Monday, January 10, 2011 | By: Zachary Bartels

Mission Creep, 2010

Are you familiar with the term “mission creep?” A mission creep is not a jerk who works in a humanitarian field; rather, it refers to the phenomenon in which an organization expands its goals far beyond its original purpose. The term was first used to describe military strategies. For example, the Korean War began as an attempt to save South Korea from a Northern invasion. After some initial success, however, it became an attempt to reunite the peninsula, which proved ultimately unattainable. I haven’t studied the Korean War enough to know weather this was a foolish expansion of the mission, but many have pointed to that conflict and others like it as an example of the dangers of Mission Creep.

The same thing can happen in the business world. A restaurant starts with the mission of making the world’s best tacos, and it seems like they are succeeding. Soon they add hamburgers to the menu. Then hot dogs. Then they start a dog-walking service. Before long, a fast-growing business can become so broad that they seem to be about everything. Which means they’re about nothing. This often results in losing sight of the original mission. GM seemed to acknowledge this when they hit hard times and unloaded Hummer. Suburban tanks were not their main mission. Cars and trucks were.

A related term, “feature creep,” describes the common practice of adding more and more features to a product or software package until it becomes ridiculously complex, bloated, and difficult to use. At the end of the day, the basic function of the program or product is obscured by all the bells and whistles. I’m sure we’ve all experienced this.

Recently, many of the ministers and church leaders in my circles have been writing about Mission Creep in the church. Mega-churches add programs, ministries, groups, and classes simply because they can. Smaller churches get caught up in the “felt needs” trap and start trying to tickle ears and entertain wolves as a matter of first importance, rather than feeding the sheep.
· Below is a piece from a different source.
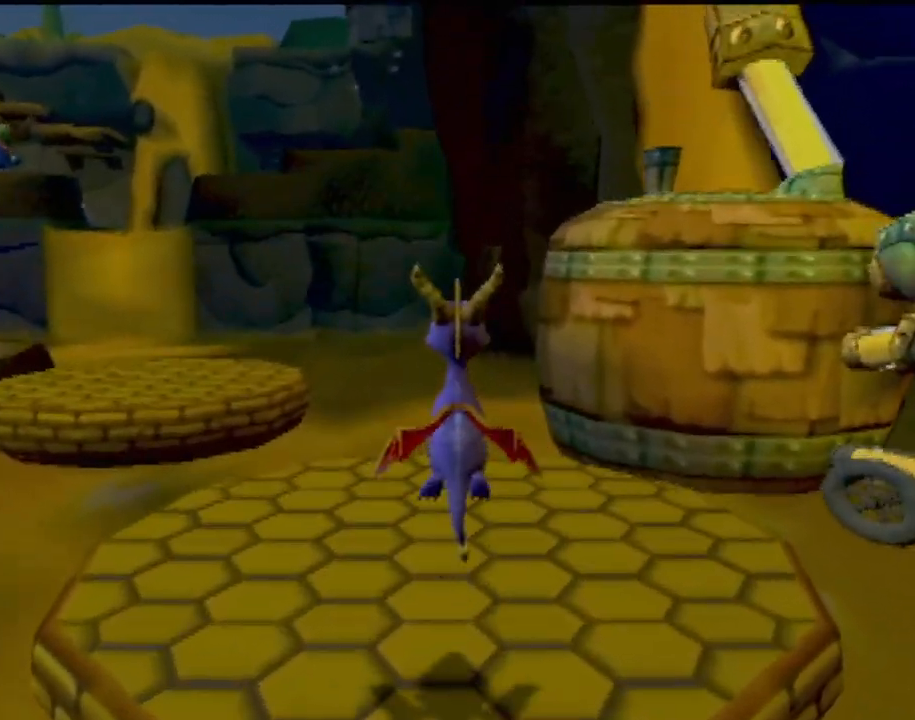
{"buttons": [], "left_stick": "up", "events": [[167, "TRIANGLE", "up"]]}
When the church coffee shop, after-school program, or film festival is on par with the preaching of the Word, we’ve got a problem.

Mission Creep is a real danger for churches, since we were left with a very specific job: teach what Jesus and the apostles taught (repentance and the forgiveness of sins in Jesus’ name), baptize, break bread together, pray, and worship. Of course, we see the church doing some other things in the book of Acts (most notably taking up offerings for the poor, providing food for widows, etc.), but these things were always secondary; they were done in a way that served the actual mission—the basic function of the Church. As with any organization, churches must constantly and intentionally major on the majors and minor on the minors.

In 2010, I believe our church has been almost completely immune to the epidemic of Church Mission Creep. We’ve met together for worship services that have been utterly centered on receiving Christ and his Gospel. The educational ministries at Judson, the outreach projects, the mercy ministries, the music—all of these have, as I perceive them, fit the mission of the Church, which was handed down once for all to the saints from Our Lord and his apostles. I am not saying we’ve been perfect this year, and I will resist the urge to catalogue every little item that you can read about in the annual reports of our boards and ministries, but I do believe that 2010 has been a faithful year of worship and service, furthering the mission of Christ’s holy Church. I am prouder than ever to be Judson’s pastor.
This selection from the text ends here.